I've made this suggestion before, about rusted/crusted cast iron - look up a sandblasting company in the Yellow Pages and ask if they also do "bead blasting". You do NOT want your pans sandblasted; the sand will erode the surface and leave it uncleanable.

Bead blasting, on the other hand, uses tiny glass spheres which actually smooth and polish the surface after they have knocked the corrosion/crud off the pot. 

Some of the ads in my Yellow Pages offer "antiques cleaning" and also "soda blasting" that I'm not familiar with. I've done a lot an sandblasting and bead blasting - even built my own bead blast cabinet - and it's a great way to clean delicate things.

That should be fast, thorough, and pretty cheap, since it only takes a couple of minutes for something the size of a skillet. 

On the other hand, we refinished a 13,000 square foot steel building by lightly sandblasting before painting, and it took 13 tons of sharp sand to do the job. Different scale.

Mike


----------



## bubba (Dec 10, 2008)

Mike, I suppose this is what they'll do since much of the blasting they do is on aluminum. They blast castings for K-C on a regular basis some of which are fairly small and light weight for use in the labs. He'll just add my pans to the next batch for the small blaster. Thanks for the comment and info.


----------



## oldschool1982 (Jun 27, 2006)

Been using the Calphalon Tri-ply for almost 5 years now. Great stuff for the price. Not a thing I could say bad about it. No broken lids, no warps, cracks or discoloring. I can also say that it's one of the best investments for the kitchen we've made. Bought the set and added a couple "extra" pieces. Still a couple I'd like to get but not in any hurry. 
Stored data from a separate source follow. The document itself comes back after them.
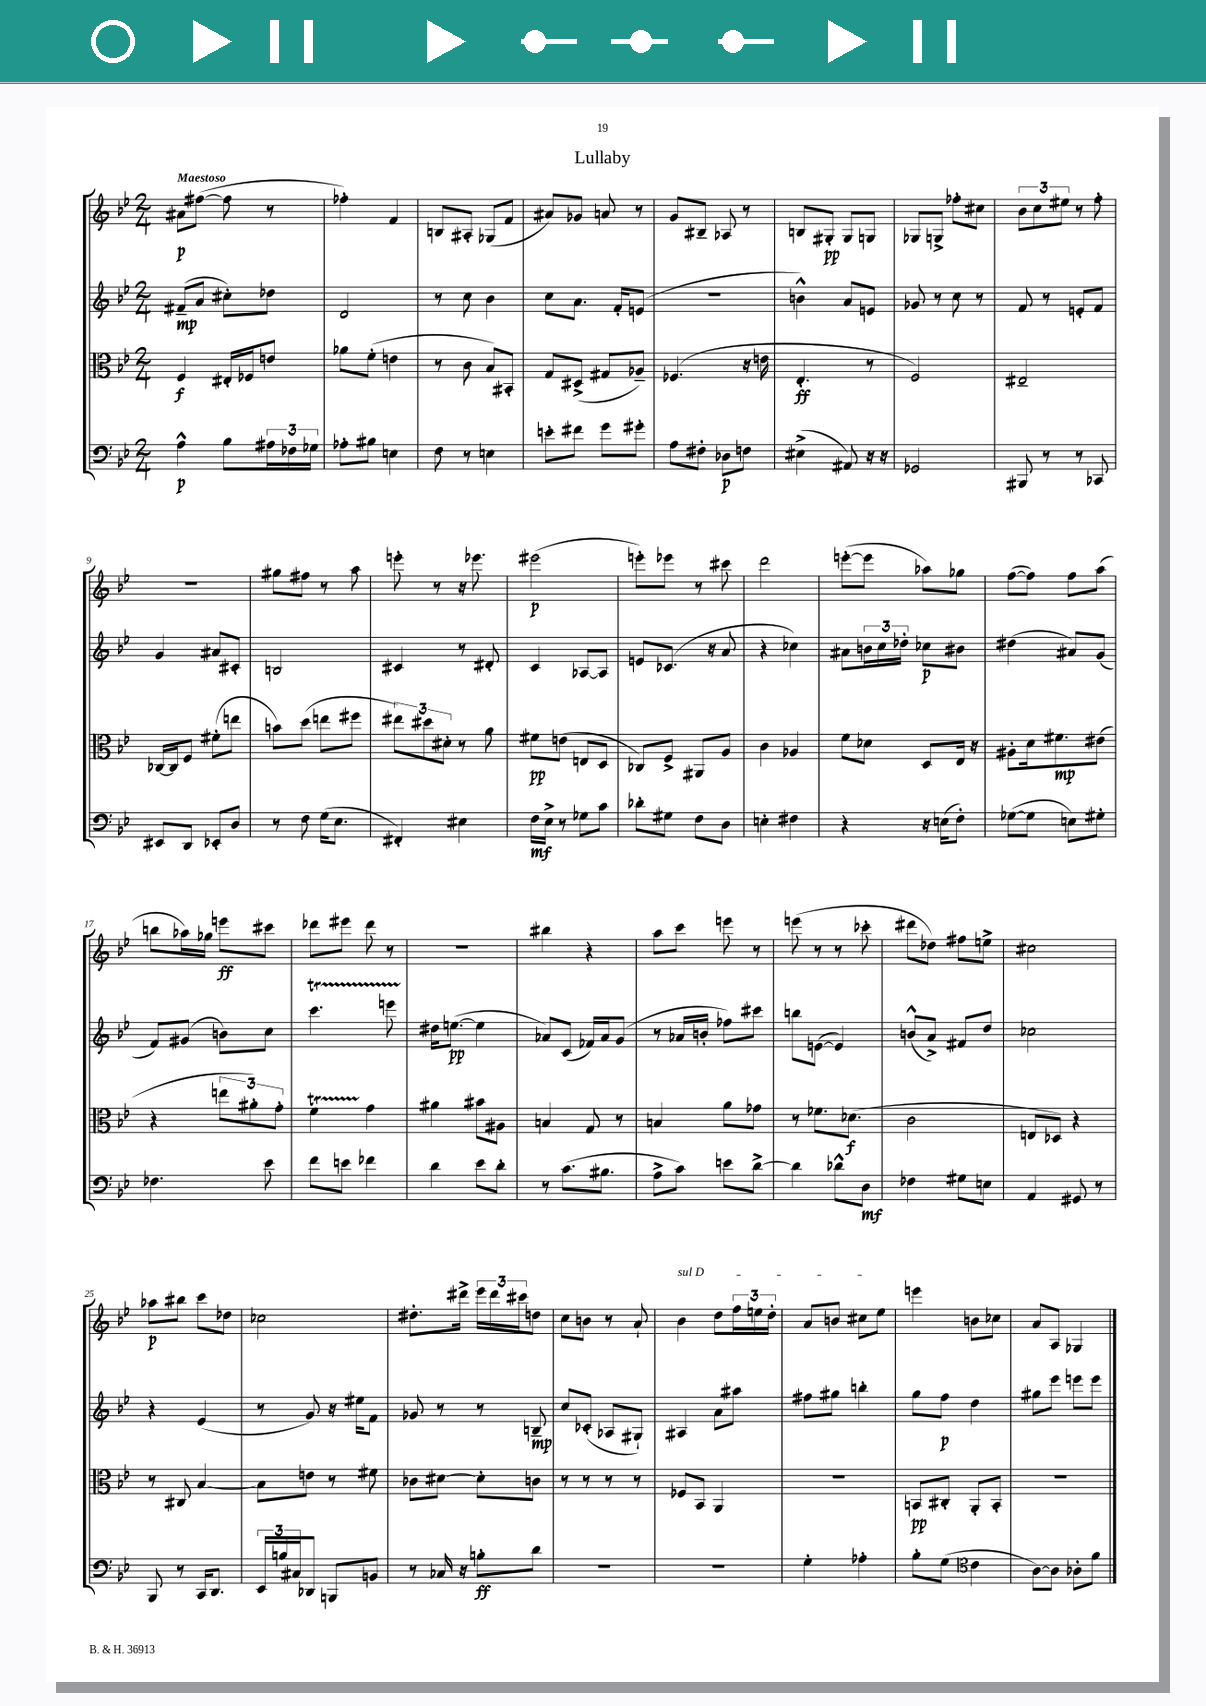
\header { title = "Lullaby" }
<<
\new StaffGroup <<
\new Staff = "s0" {
    \clef treble \key bes \major \numericTimeSignature \time 2/4 \tempo "Maestoso"
    ais'8\p fis''8~( fis''8 r8 |
    fes''4-.) f'4 |
    b8 ais8-. ges8( f'8 |
    ais'8) ges'8 a'8 r8 |
    g'8 bis8-- aes8 r8 |
    b8 gis8-.\pp gis8 g8 |
    ges8 g8-> fes''8-. cis''8 |
    \tuplet 3/2 { bes'8 c''8 eis''8 } r8 f''8-. |
    r2 |
    gis''8 fis''8 r8 a''8 |
    e'''8-. r8 r16 ees'''8. |
    eis'''2\p( |
    e'''8-.) ees'''8 r8 cis'''8 |
    d'''2 |
    e'''8~-.( e'''8 aes''8) ges''8 |
    f''8~( f''8) f''8 a''8( |
    b''8 aes''16) ges''16 e'''8\ff cis'''8 |
    des'''8 eis'''8 des'''8 r8 |
    R2 |
    bis''4 r4 |
    a''8 c'''8 e'''8 r8 |
    e'''8( r8 r8 ces'''8-. |
    dis'''8 des''8) fis''8 e''8-> |
    cis''2 |
    aes''8\p bis''8 c'''8 des''8 |
    ces''2 |
    dis''8.-. dis'''16-> \tuplet 3/2 { ees'''16 dis'''16 cis'''16 } d''8 |
    c''8 b'8 r8 a'8-! |
    \once \override TextSpanner.bound-details.left.text = \markup { \italic "sul D" } bes'4\startTextSpan d''8 \tuplet 3/2 { f''16 e''16 d''16-. } |
    a'8 b'8 cis''8 ees''8\stopTextSpan |
    e'''4 b'8 ces''8 |
    a'8 a8 ges4 \bar "|." |
}
\new Staff = "s1" {
    \clef treble \key bes \major \numericTimeSignature \time 2/4
    fis'8--\mp( a'8 cis''8-.) des''8 |
    d'2 |
    r8 c''8 bes'4 |
    c''8 a'8. f'16-. e'8( |
    R2 |
    b'4-^) a'8 e'8 |
    ges'8 r8 c''8 r8 |
    f'8 r8 e'8-. f'8 |
    g'4 ais'8 cis'8-. |
    b2 |
    cis'4 r8 dis'8-. |
    c'4 aes8~ aes8 |
    e'8 ces'8.( r16 a'8 |
    r4 ces''4) |
    ais'8 \tuplet 3/2 { b'16 c''16 des''16-. } ces''8\p bis'8 |
    dis''4( ais'8) g'8( |
    f'8) gis'8( b'8) c''8 |
    c'''4.\startTrillSpan e'''8 |
    dis''16\stopTrillSpan e''8.~\pp( e''4 |
    aes'8) c'8( fes'16) aes'16 g'8( |
    r8 aes'16 b'16-. fes''8) cis'''8 |
    b''8 e'8~( e'4) |
    b'8-^( a'8->) fis'8 d''8 |
    ces''2 |
    r4 ees'4( |
    r8 g'8) r16 eis''16 f'8 |
    ges'8 r8 r8 b8--\mp |
    c''8 ces'8-.( aes8 gis8-!) |
    ais4 a'8 ais''8 |
    fis''8 gis''8 b''4-. |
    g''8 f''8\p d''4 |
    gis''8 ees'''8 e'''8 e'''8 \bar "|." |
}
\new Staff = "s2" {
    \clef alto \key bes \major \numericTimeSignature \time 2/4
    f4\f eis16-. fes16 e'8 |
    aes'8 f'8-.( e'4 |
    r8 c'8 bes8) bis,8-. |
    g8 dis8->( gis8 aes8--) |
    fes4.( r16 e'16 |
    ees4.-.\ff r8 |
    f2) |
    eis2-- |
    ces16~ ces16 f8 fis'8-.( e''8 |
    b'8) d''8( e''8 fis''8 |
    \tuplet 3/2 { eis''8) dis''8 dis'8-. } r8 a'8 |
    fis'8\pp e'8( e8 d8 |
    ces8) f8-> ais,8 a8 |
    c'4 aes4 |
    f'8 des'8 d8 ees16 r16 |
    ais8-. d'16 fis'8.\mp eis'8( |
    r4 \tuplet 3/2 { e''8 ais'8-.) g'8-. } |
    f'4\startTrillSpan g'4\stopTrillSpan |
    ais'4 bis'8 ais8 |
    b4 g8 r8 |
    b4 a'8 ges'8 |
    r8 fes'8. des'8.\f( |
    c'2 |
    e8 des8) r4 |
    r8 cis8 bes4~ |
    bes8 e'8 r8 fis'8 |
    ces'8 dis'8~ dis'8-. c'8 |
    r8 r8 r8 r8 |
    fes8 bes,8 a,4 |
    R2 |
    b,8\pp cis8-. a,8-. b,8-. |
    R2 \bar "|." |
}
\new Staff = "s3" {
    \clef bass \key bes \major \numericTimeSignature \time 2/4
    a4-^\p bes8 \tuplet 3/2 { ais16 fes16 ges16 } |
    aes8-. bis8 e4 |
    f8 r8 e4 |
    e'8-. fis'8 g'8 gis'8-. |
    a8 fis8-. des8\p f8 |
    eis4->( ais,8) r16 r16 |
    ges,2 |
    bis,,8 r8 r8 ces,8 |
    eis,8 d,8 ees,8-. d8 |
    r8 f8 g16( ees8. |
    fis,4-.) eis4 |
    f16\mf ees16-> r8 ges8 c'8 |
    des'8-. gis8 f8 d8 |
    e4-. fis4 |
    r4 r16 e16( f8-.) |
    ges8~( ges8 e8) gis8-. |
    fes4. ees'8 |
    f'8 e'8 fes'4 |
    d'4 ees'8 d'8-. |
    r8 c'8.( bis8. |
    a8-> c'8) e'8 d'8~-> |
    d'4 des'8-^ d8\mf |
    fes4 gis8 e8 |
    a,4 gis,8 r8 |
    bes,,8 r8 c,16 d,8. |
    \tuplet 3/2 { ees,16 b16 cis16 } des,8 b,,8 b,8 |
    r8 ces16 r16 b8-.\ff d'8 |
    R2 |
    R2 |
    g4-. aes4-. |
    bes8-. g8( \clef tenor c'4 |
    a8~) a8 aes8-. f'8 \bar "|." |
}
>>
>>
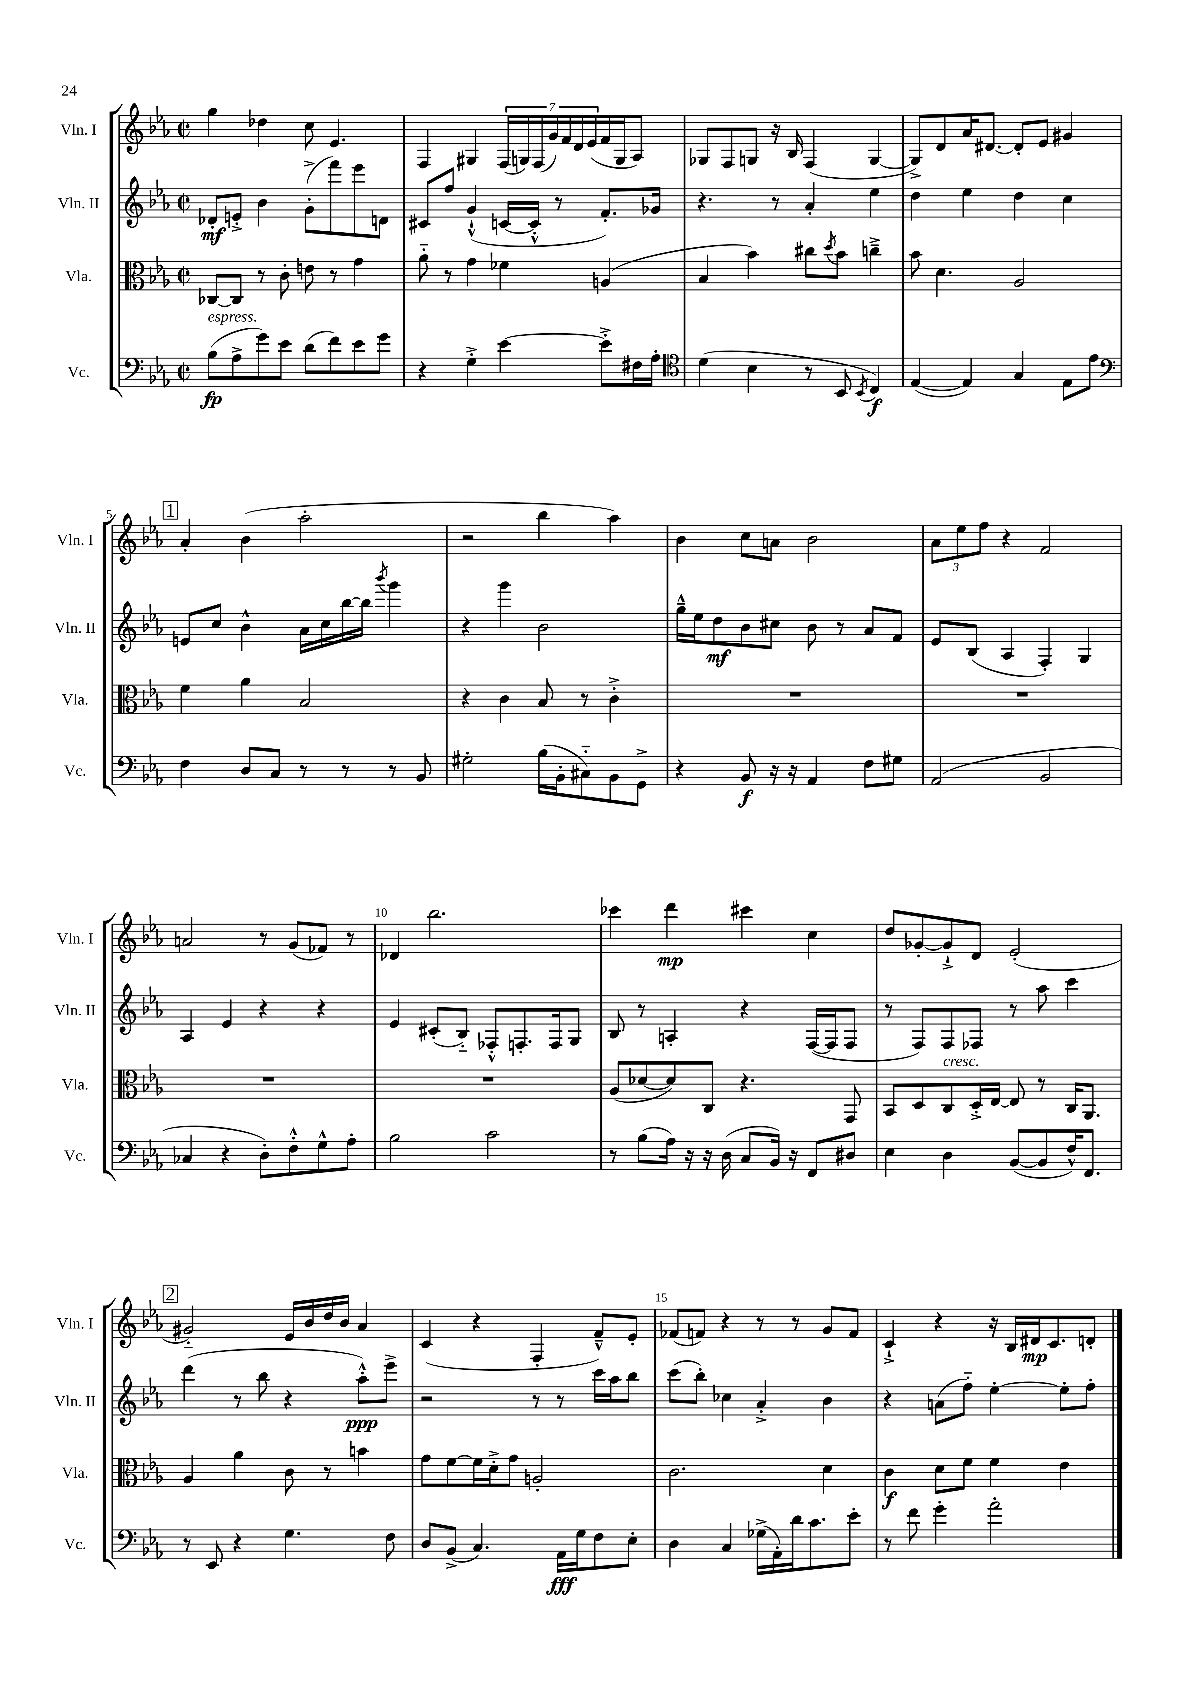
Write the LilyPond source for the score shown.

<<
\new StaffGroup <<
\new Staff = "s0" \with { instrumentName = "Vln. I" shortInstrumentName = "Vln. I" } {
    \clef treble \key ees \major \defaultTimeSignature \time 2/2
    g''4 des''4 c''8 ees'4. |
    f4 gis4 \tuplet 7/4 { f16( g16) f16( g'16) f'16 d'16 ees'16( } f'16 g16 aes8) |
    ges8 f8 g8 r16 bes16 f4( g4~ |
    g8->) d'8 aes'16 dis'8.~ dis'8-. ees'8 gis'4 |
    \mark \markup { \box "1" } aes'4-. bes'4( aes''2-. |
    r2 bes''4 aes''4) |
    bes'4 c''8 a'8 bes'2 |
    \tuplet 3/2 { aes'8 ees''8 f''8 } r4 f'2 |
    a'2 r8 g'8( fes'8) r8 |
    des'4 bes''2. |
    ces'''4 d'''4\mp cis'''4 c''4 |
    d''8 ges'8~-. ges'8-!-> d'8 ees'2-.( |
    \mark \markup { \box "2" } gis'2-_) ees'16 bes'16 d''16 bes'16 aes'4 |
    c'4( r4 f4-. f'8---^) ees'8-. |
    fes'8( f'8) r4 r8 r8 g'8 f'8 |
    c'4-!-> r4 r16 bes16 dis'16\mp c'8. d'8-. \bar "|." |
}
\new Staff = "s1" \with { instrumentName = "Vln. II" shortInstrumentName = "Vln. II" } {
    \clef treble \key ees \major \defaultTimeSignature \time 2/2
    des'8-.\mf e'8-.-> bes'4 g'8-.->( f'''8) ees'''8 d'8 |
    cis'8 f''8 g'4-!-^( c'16~ c'16-.-^ r8 f'8.-.) ges'16 |
    r4. r8 aes'4-. ees''4 |
    d''4 ees''4 d''4 c''4 |
    \mark \markup { \box "1" } e'8 c''8 bes'4-^ aes'16 c''16 bes''16~ bes''16 \acciaccatura { bes'''8 } g'''4 |
    r4 g'''4 bes'2 |
    g''16---^ ees''16 d''8\mf bes'8 cis''8 bes'8 r8 aes'8 f'8 |
    ees'8 bes8( aes4 f4-.) g4 |
    aes4 ees'4 r4 r4 |
    ees'4 cis'8-.( bes8-_) fes8-.-^ f8.-. f16 g8 |
    bes8 r8 a4-. r4 f16~( f16 f8 |
    r8 f8) f8 fes8 r8 aes''8 c'''4 |
    \mark \markup { \box "2" } d'''4( r8 bes''8 r4 aes''8-.-^\ppp) ees'''8-> |
    r2 r8 r8 c'''16 aes''16 bes''8 |
    c'''8( bes''8-.) ces''4 aes'4-.-> bes'4 |
    r4 a'8( f''8-_) ees''4~-. ees''8-. f''8-. \bar "|." |
}
\new Staff = "s2" \with { instrumentName = "Vla." shortInstrumentName = "Vla." } {
    \clef alto \key ees \major \defaultTimeSignature \time 2/2
    ces8~ ces8 r8 c'8-. e'8 r8 g'4 |
    aes'8-_ r8 g'4 fes'4 a4( |
    bes4 bes'4) cis''8 \acciaccatura { d''8 } bes'8 c''4---> |
    bes'8 d'4. aes2 |
    \mark \markup { \box "1" } f'4 aes'4 bes2 |
    r4 c'4 bes8 r8 c'4-.-> |
    R1 |
    R1 |
    R1 |
    R1 |
    aes8( des'8~ des'8) c8 r4. g,8 |
    bes,8 d8 c8^\markup { \italic "cresc." } d16-.-> ees16~ ees8 r8 c16 aes,8. |
    \mark \markup { \box "2" } aes4 aes'4 c'8 r8 b'4 |
    g'8 f'8~ f'16 d'16-.-> g'8 a2-. |
    c'2. d'4 |
    c'4\f d'8 f'8 f'4 ees'4 \bar "|." |
}
\new Staff = "s3" \with { instrumentName = "Vc." shortInstrumentName = "Vc." } {
    \clef bass \key ees \major \defaultTimeSignature \time 2/2
    bes8\fp^\markup { \italic "espress." }( aes8-> g'8) ees'8 d'8( f'8) ees'8 g'8 |
    r4 g4-.-> ees'4~ ees'8-.-> fis16 aes16-. |
    \clef tenor d'4( bes4 r8 bes,8 \acciaccatura { bes,8 } c4\f) |
    ees4~( ees4) g4 ees8 ees'8 |
    \mark \markup { \box "1" } \clef bass f4 d8 c8 r8 r8 r8 bes,8 |
    gis2-. bes16( bes,16-. cis8-_) bes,8 g,8-> |
    r4 bes,8\f r16 r16 aes,4 f8 gis8 |
    aes,2( bes,2 |
    ces4 r4 d8-.) f8-.-^ g8-^ aes8-. |
    bes2 c'2 |
    r8 bes8( aes16) r16 r16 d16( c8 bes,16) r16 f,8 dis8 |
    ees4 d4 bes,8~( bes,8 f16-^) f,8. |
    \mark \markup { \box "2" } r8 ees,8 r4 g4. f8 |
    d8 bes,8->( c4.) aes,16\fff g16 f8 ees8-. |
    d4 c4 ges16->( aes,16-.) d'16 c'8. ees'8-. |
    r8 f'8 g'4-. aes'2-. \bar "|." |
}
>>
>>
\layout { \context { \Score \override BarNumber.break-visibility = ##(#f #t #t) barNumberVisibility = #(every-nth-bar-number-visible 5) } }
The post always clean up easily, heat very evenly so I've never scorched a bottom and they do well for a nice low simmer as well. Mentioned this a couple times in other similar posts.....


----------



## bubba (Dec 10, 2008)

Ok, the resolution is I bought a 12 piece set of Cuisinart Multiclad Pro. I haven't used it much yet since I just got it but I had no problem with fried eggs and making gravy was much faster and easier than my old stuff, which I threw out. Thanks much for all the input, I appreciate it.


----------



## mikelm (Dec 23, 2000)

Bubba-

How did the Griswold pots turn out?

Mike


----------



## bubba (Dec 10, 2008)

Mike, the Griswold pans came out great, smooth and clean. I've got them reseasoned and fully functional. The guys at the body shop did a great job on blasting.


----------